The analysis pipeline starts from a rough initial assembly of the target genome, generated from Nanopore reads. (1) Solid k-mers are selected from the Illumina reads based on their frequency; (2) the regions represented by them in the assembly are then identified as solid regions; (3) short gaps between solid regions are fixed by filling them with the consensus sequences of each haplotype; (4) Nanopore reads are used to correct long insertions and deletions (Indels) in long gaps; (5) the consensus of each haplotype is used to fill in longer gaps between solid regions; and (6) reusing the Nanopore reads, haplotypes are phased (that is, categorized as paternal or maternal). SNP, single-nucleotide polymorphism; SV, structural variation. © 2024, Darian, J. C. et al.

Future directions

Our simple frequency analysis with solid k-mers resulted in major improvements to the assembly, showing that the potential of frequency analysis of k-mers is vast and still underexplored. Using k-mers of different length and different occurrence frequencies might be an interesting direction to further improve genome assembly.

Improvements in actual sequencing technology will markedly affect the genome assembly process. Nanopore has been releasing better platforms, increasing their accuracy and read length, and similarly better base callers that also increase their accuracy. With sufficiently accurate Nanopore data, it might be possible to forgo the Illumina reads and create a haplotype-resolved assembly from Nanopore data alone.

There are some limitations to our method. Hypo-assembler as an algorithm is still widely limited as it is locked to diploid genomes, although with sufficient sequencing data it might be possible to extend it to polyploid genomes. Hypo-assembler is also not able to assemble very long repetitive regions such as rDNA arrays. However, even with its current limitations, hypo-assembler is a practical tool that will help to improve the availability of diploid assemblies.

Joshua Casey Darian1 & Wing-Kin Sung2

1National University of Singapore, Singapore, Singapore; 2Chinese University of Hong Kong, Hong Kong, China.

Expert opinion

“Remaining base-level errors in nanopore assemblies and the inability to generate diploid representation are key disadvantages of the nanopore approach. This work demonstrates a substantial improvement in both aspects and has the potential to become a useful resource for future studies using nanopore sequencing.” An anonymous reviewer.

Behind the paper

The work behind our algorithm, hypo-assembler, started as a simple genome polisher: starting from a draft genome, we simply intended to improve its base-level quality. However, the more we tried to improve base-level quality, the more we started to appreciate that this is linked to assembly contiguity. Many base-level problems cannot be solved without resolving assembly problems, breaking off misassemblies, resolving duplicate contigs and joining off distant contigs. Finally, we ended up with an improvement pipeline that reassembles the genome. On another note, the process of this improvement intersects a lot with improvements in the CHM13 assembly, and we really appreciate the availability of such high-quality reference genomes that have enabled us to improve our algorithm.
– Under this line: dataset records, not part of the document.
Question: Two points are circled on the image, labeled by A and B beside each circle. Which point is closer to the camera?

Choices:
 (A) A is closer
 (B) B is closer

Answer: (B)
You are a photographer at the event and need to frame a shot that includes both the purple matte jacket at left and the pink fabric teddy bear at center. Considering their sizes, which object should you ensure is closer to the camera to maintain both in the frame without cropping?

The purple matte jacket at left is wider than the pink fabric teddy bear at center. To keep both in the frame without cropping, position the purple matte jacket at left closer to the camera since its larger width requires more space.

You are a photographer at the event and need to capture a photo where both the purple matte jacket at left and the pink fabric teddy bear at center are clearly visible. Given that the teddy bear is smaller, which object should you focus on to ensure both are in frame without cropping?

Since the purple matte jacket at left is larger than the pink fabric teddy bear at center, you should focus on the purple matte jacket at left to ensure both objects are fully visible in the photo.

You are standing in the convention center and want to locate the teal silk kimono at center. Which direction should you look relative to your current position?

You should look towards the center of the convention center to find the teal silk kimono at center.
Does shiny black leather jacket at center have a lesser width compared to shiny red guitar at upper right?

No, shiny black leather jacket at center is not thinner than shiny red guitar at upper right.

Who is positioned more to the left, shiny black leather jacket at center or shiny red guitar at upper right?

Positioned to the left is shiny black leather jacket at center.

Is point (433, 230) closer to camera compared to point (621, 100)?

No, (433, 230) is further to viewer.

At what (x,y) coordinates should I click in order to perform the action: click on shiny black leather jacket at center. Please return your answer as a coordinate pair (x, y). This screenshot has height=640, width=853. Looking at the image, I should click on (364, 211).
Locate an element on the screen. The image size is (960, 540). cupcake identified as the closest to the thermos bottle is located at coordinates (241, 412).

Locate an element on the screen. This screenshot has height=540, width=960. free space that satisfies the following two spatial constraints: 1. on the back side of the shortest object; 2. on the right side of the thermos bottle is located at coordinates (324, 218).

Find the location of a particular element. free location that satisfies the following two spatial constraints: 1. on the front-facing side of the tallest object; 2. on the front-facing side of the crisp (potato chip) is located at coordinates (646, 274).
J.C.D.

From the editor

“Nanopore-based diploid assemblies often suffer from low quality as Nanopore reads are error prone. This work presents two polishers called hypo-short and hypo-hybrid to polish Nanopore-based draft genome by reducing base errors and improving phasing. They also provide a diploid genome assembly pipeline, hypo-assembler, that shows base and phasing accuracy comparable to HiFi-based assemblies.” Editorial Team, Nature Methods.